In its earliest incarnation, “Wild Dogs” was “After,” a novella about a young man reeling from a break up, and with nary a supernatural element (though the protagonist—thoroughly self-absorbed and annoying—is plagued by weird dreams). “After” became “Rottweiler In a Nightclub,” a three-page parody of “After.” “Rottweiler…” introduced a dog into the narrative, who has the following exchange with the protagonist:
The dog jumps up onto the stool beside me. We face the bar, look at each other in the mirror.
            The dog says, “Give me your drink.”
            I do so. It puts its front paws up on the counter. A drop of blood falls from its snout into the glass.
            “It’s vodka,” I say. “I usually have gin.”
            The dog grunts.
            The dog says, “We are brothers, you and I.”
            I don’t feel so confused, anymore. I reach into my coat for my cigarettes.

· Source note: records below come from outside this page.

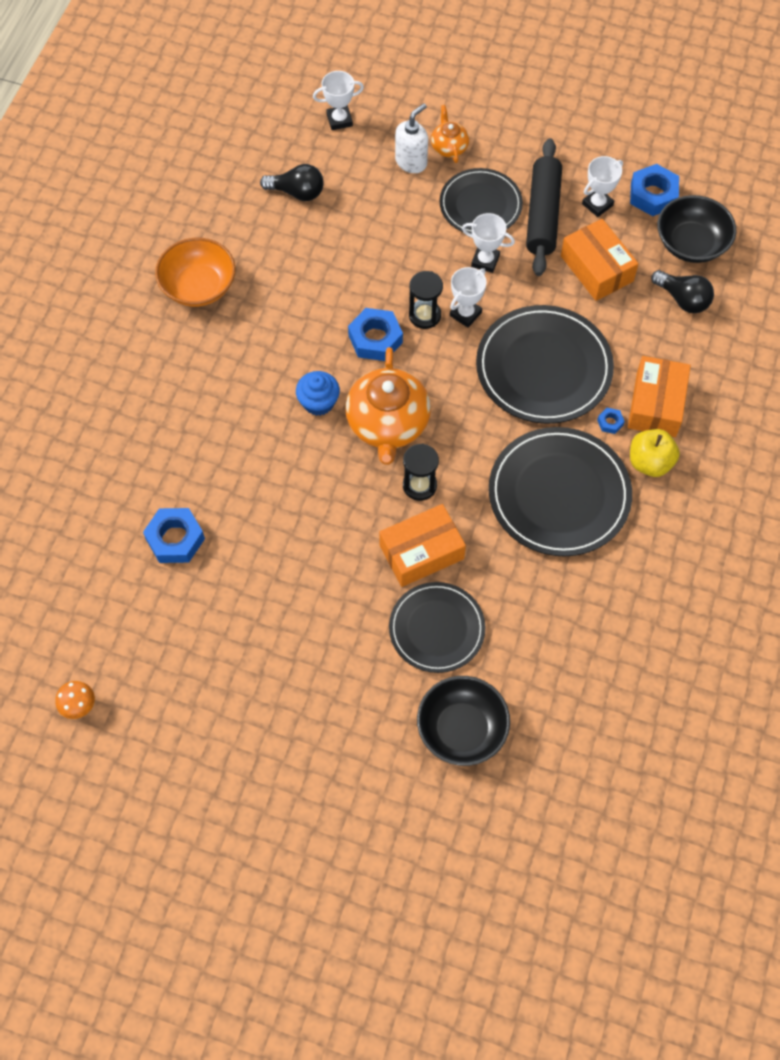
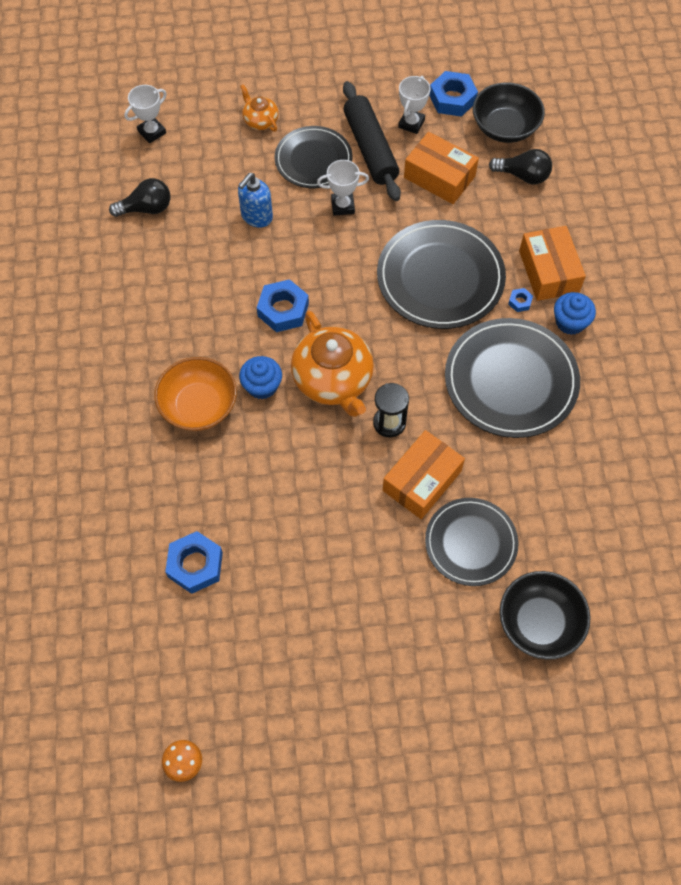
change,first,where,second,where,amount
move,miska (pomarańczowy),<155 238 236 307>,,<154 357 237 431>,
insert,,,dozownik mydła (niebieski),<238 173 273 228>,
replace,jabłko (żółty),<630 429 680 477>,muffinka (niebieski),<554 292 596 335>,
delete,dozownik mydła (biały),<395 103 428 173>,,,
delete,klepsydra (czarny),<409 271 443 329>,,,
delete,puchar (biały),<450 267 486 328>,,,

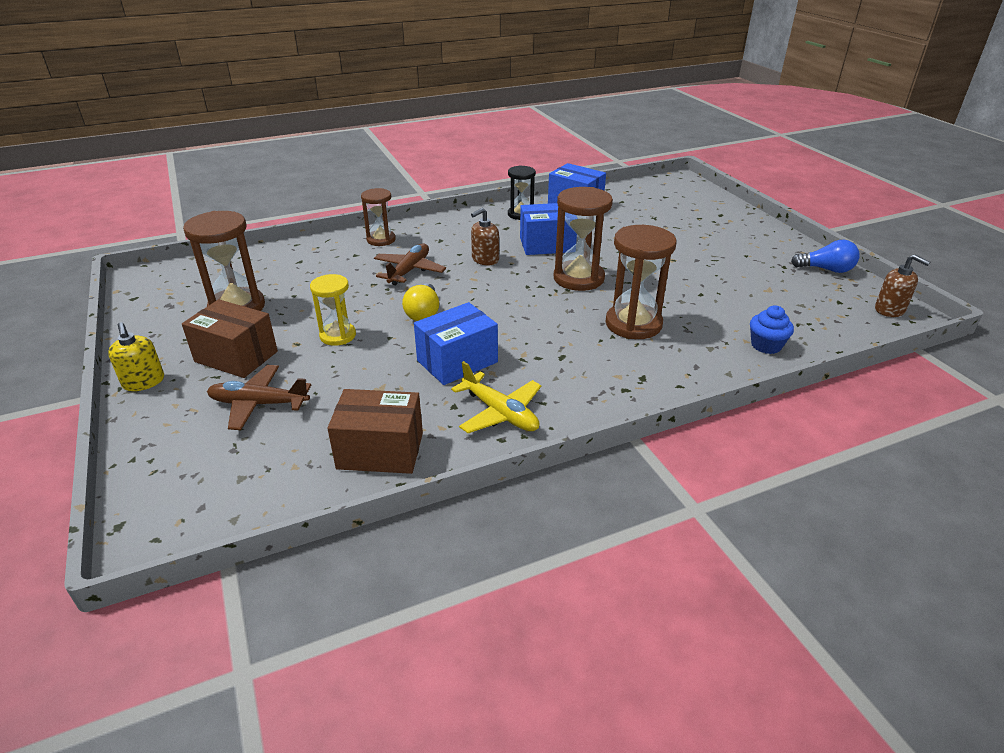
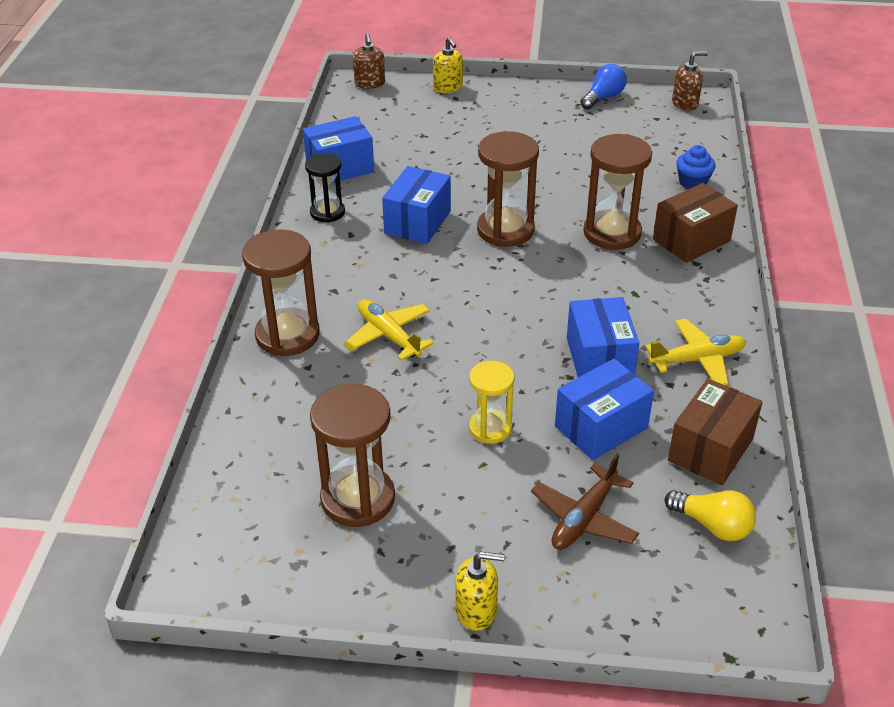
change,first,where,second,where,amount
resize,klepsydra (brązowy),<361 188 396 246>,,<242 229 319 356>,x1.61
recolor,samolot (brązowy),<374 244 446 285>,samolot (żółty),<343 299 434 361>,
move,dozownik mydła (brązowy),<471 208 499 265>,,<353 33 385 89>,
insert,,,dozownik mydła (żółty),<433 37 463 93>,
insert,,,pudełko (niebieski),<555 359 654 460>,
move,pudełko (brązowy),<182 299 278 378>,,<653 183 738 263>,
move,żarówka (żółty),<402 283 439 321>,,<665 490 756 541>,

I offer one to the dog. It accepts, withdrawing it from the pack with its lips, and bares its teeth as it does so.
Before, at last, the story became “Wild Dogs” it was called “Humbaba,” with the idea that the protagonist is transformed into a monstrous spirit of the forest / city. If you read the story knowing this and knowing something about The Epic of Gilgamesh, you’ll see numerous connections between my “sourly-witty social realism” and that ancient myth.

Fellow Supernatural Tales old-timers include Helen Grant, Lynda E. Rucker, Michael Kelly, Mark Valentine (whose story is dedicated to the memory of Joel Lane) and Steve Duffy. Longhorn's review of New Genre no. 7 resides here; and there's a review of the  30th issue of Supernatural Tales here.

Addendum: James Everington, author and critic (who wrote about my "What Water Reveals" as pt. of his "Strange Stories" series), posted a recommendation to read Supernatural Tales 30.